*AIM OF THE TASK*. The data must be given again exactly as written, with all images omitted.

*DATASET CONTENT*.
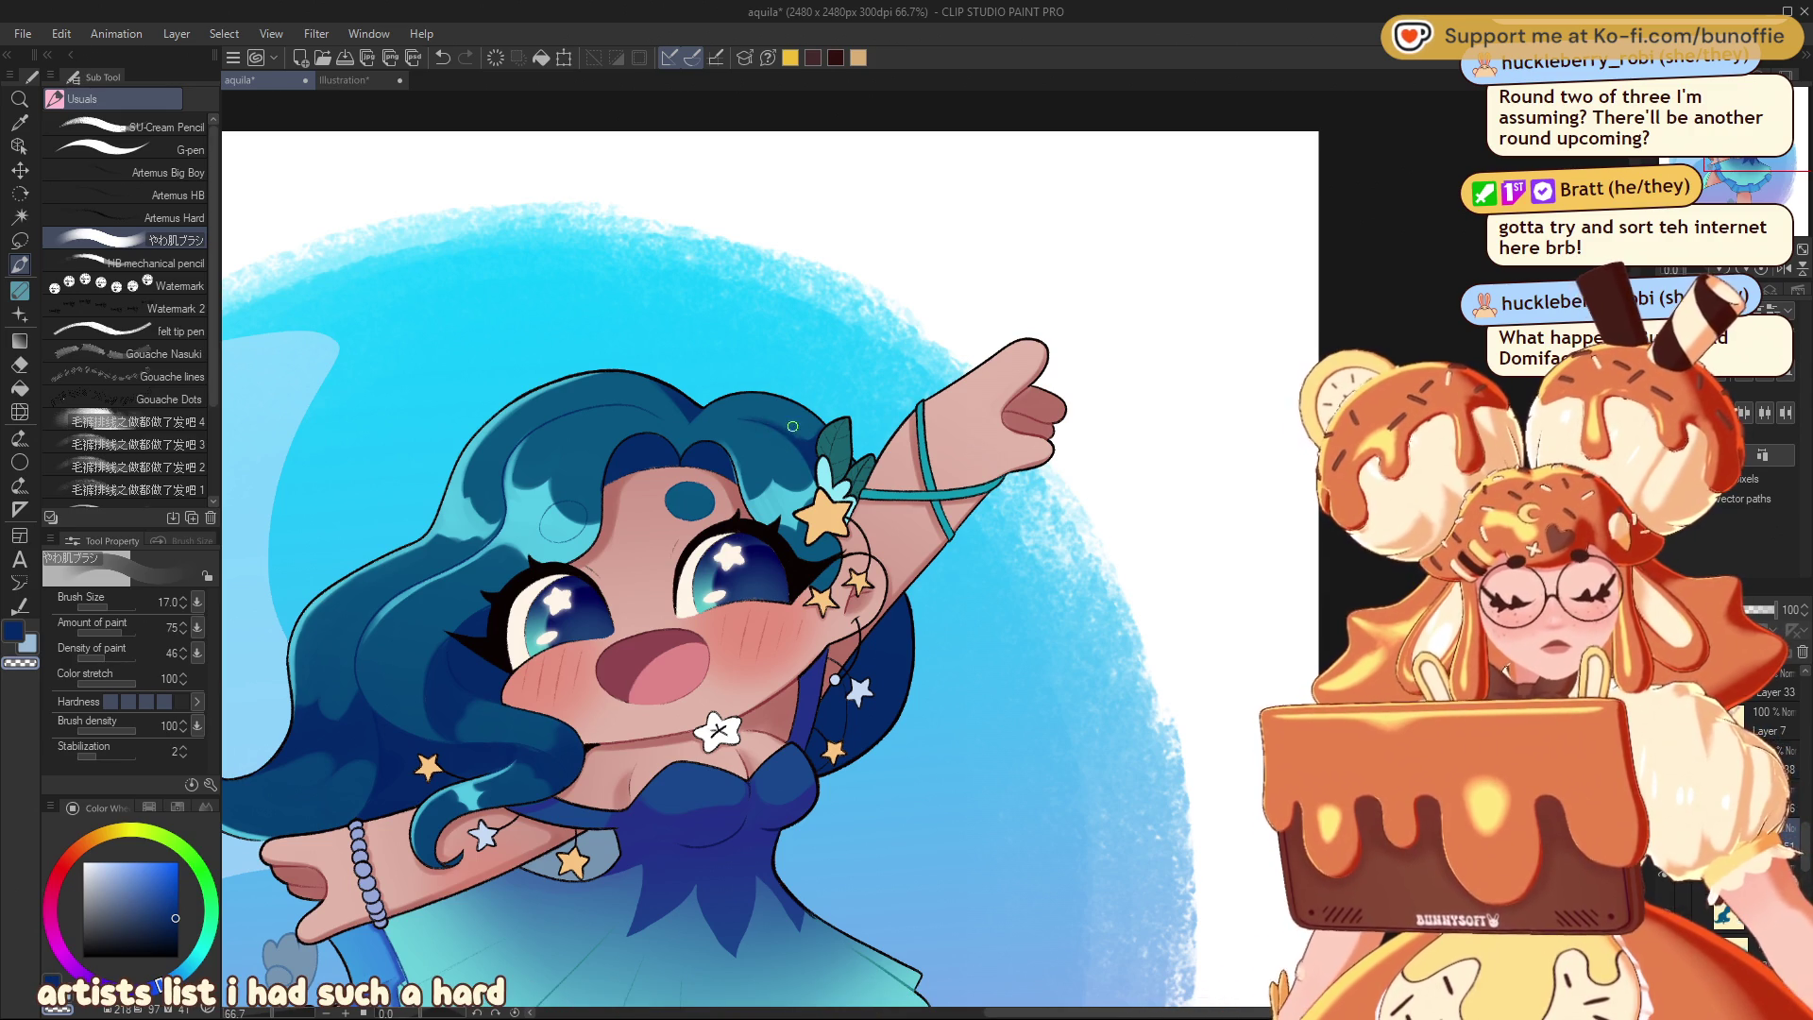
{"action": "key", "text": "c"}
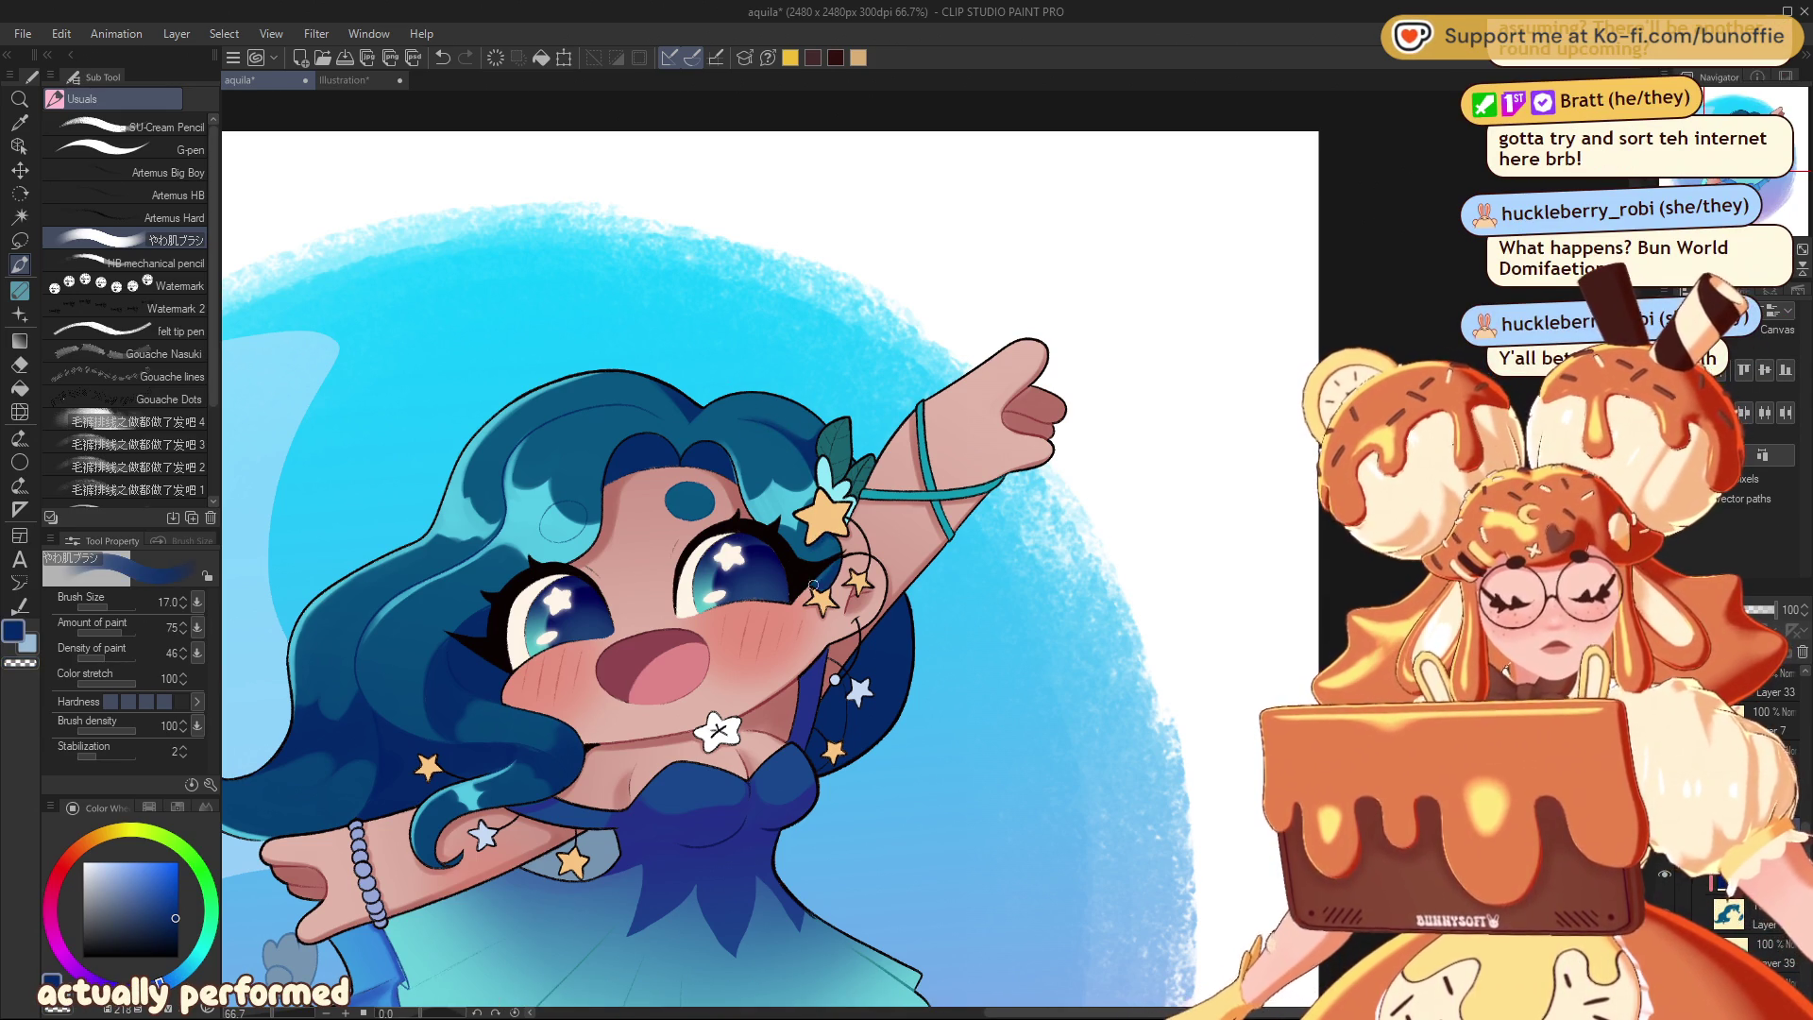
{"action": "key", "text": "c"}
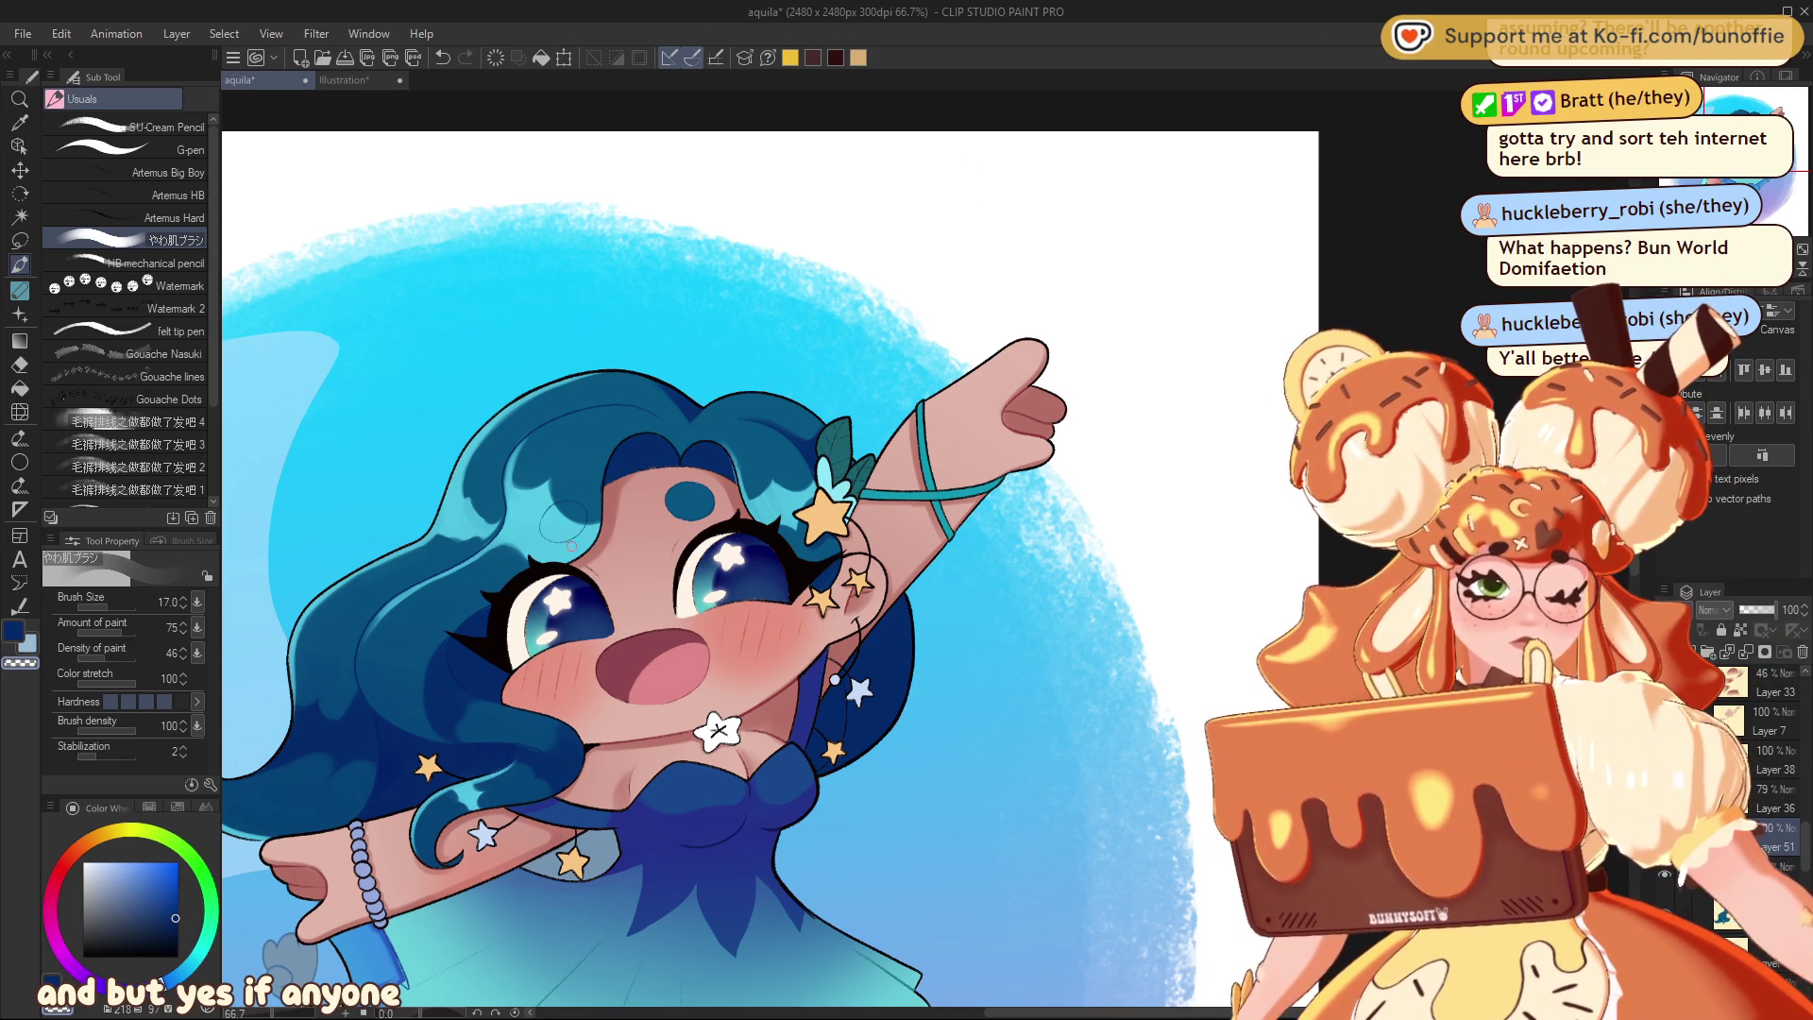
{"action": "left_click", "coordinate": [680, 446], "text": "alt"}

*WORKED SOLUTION*.
{"action": "key", "text": "c"}
{"action": "key", "text": "c"}
{"action": "left_click", "coordinate": [680, 446], "text": "alt"}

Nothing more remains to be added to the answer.